Content: Language Arts
Focus: Selecting a method of generating ideas for writing.
Idea Source: Halloween (personal connections)
Activity: This is a culmination of several lessons. Students are being presented with several methods of probing ideas to write. The class has looked at brainstorming and free writing. Today they will look at clustering. The teacher modeled a cluster using the five senses - Halloween night.
The class shared the activity and offered suggestions. Teacher asked why? Looking for connections as a rationale. Colleen cautioned not to be too descriptive! YEAH! Keep it real:)
The students were very involved, enthusiastic, and shared equally. Student/teacher reaction to phrases produced provided a real, instant audience. Students responded well to this.
After exploring the 5 senses, Colleen clarified a sotry needs an idea or a problem - briefly. She accepted several ideas, i.e. creepy house with old man.
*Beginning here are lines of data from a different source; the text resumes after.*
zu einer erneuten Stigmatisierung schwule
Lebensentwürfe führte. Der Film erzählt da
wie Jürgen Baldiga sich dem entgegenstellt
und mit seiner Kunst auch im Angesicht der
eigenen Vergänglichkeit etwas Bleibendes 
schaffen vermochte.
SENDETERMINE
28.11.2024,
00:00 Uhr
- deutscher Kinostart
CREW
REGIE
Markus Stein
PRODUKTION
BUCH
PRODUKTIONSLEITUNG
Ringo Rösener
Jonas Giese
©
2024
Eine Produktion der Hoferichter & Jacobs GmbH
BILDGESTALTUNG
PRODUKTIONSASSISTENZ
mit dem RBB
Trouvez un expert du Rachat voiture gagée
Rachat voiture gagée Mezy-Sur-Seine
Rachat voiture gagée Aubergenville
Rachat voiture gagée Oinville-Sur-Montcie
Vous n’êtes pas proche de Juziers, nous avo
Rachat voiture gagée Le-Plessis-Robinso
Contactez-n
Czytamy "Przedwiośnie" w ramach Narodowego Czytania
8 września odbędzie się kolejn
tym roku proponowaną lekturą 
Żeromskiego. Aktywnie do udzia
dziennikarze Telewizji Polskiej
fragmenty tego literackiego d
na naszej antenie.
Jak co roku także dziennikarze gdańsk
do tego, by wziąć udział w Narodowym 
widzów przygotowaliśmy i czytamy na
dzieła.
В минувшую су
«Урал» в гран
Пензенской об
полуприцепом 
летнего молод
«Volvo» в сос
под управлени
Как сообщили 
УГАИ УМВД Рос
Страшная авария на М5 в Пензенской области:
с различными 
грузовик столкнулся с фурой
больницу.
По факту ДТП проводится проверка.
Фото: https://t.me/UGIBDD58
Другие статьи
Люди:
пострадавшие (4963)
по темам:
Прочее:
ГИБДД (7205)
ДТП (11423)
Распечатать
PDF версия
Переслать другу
Next, as the class reviewed each strategy for ideas, Colleen recorded terms and guidelines on a chart Pre-Writing Ideas. Class generated definitions.
Students then tried out clustering and were asked to choose what strategy worked best for them.
To bring the lesson to closure, Colleen modeled her thinking around using a cluster for writing a story - her favorite - urging them to always write for meaning and use this just to get their thoughts flowing.
She explained to the class that topic might determine the strategy. Students will be expected to choose one strategy to start on their writing later this week.
Students ended the lesson by sharing webs at their tables. They were very excited about the process and gave positive feedback. Colleen followed up by assuring students this is one way good writers get ideas.
- okay to ... so you might find me trying out some language I might use later
- audience - who are you writing for? what do they need to know?
- might write more out so don't loose in mind- monitoring
- for a good story, I need something to happen
- excellent conversation around what we need to provide for readers in order to engage them
- students responded with connections as readers
AHA! - The reading-writing connection supports writers when developing what Graves calls, "the other self."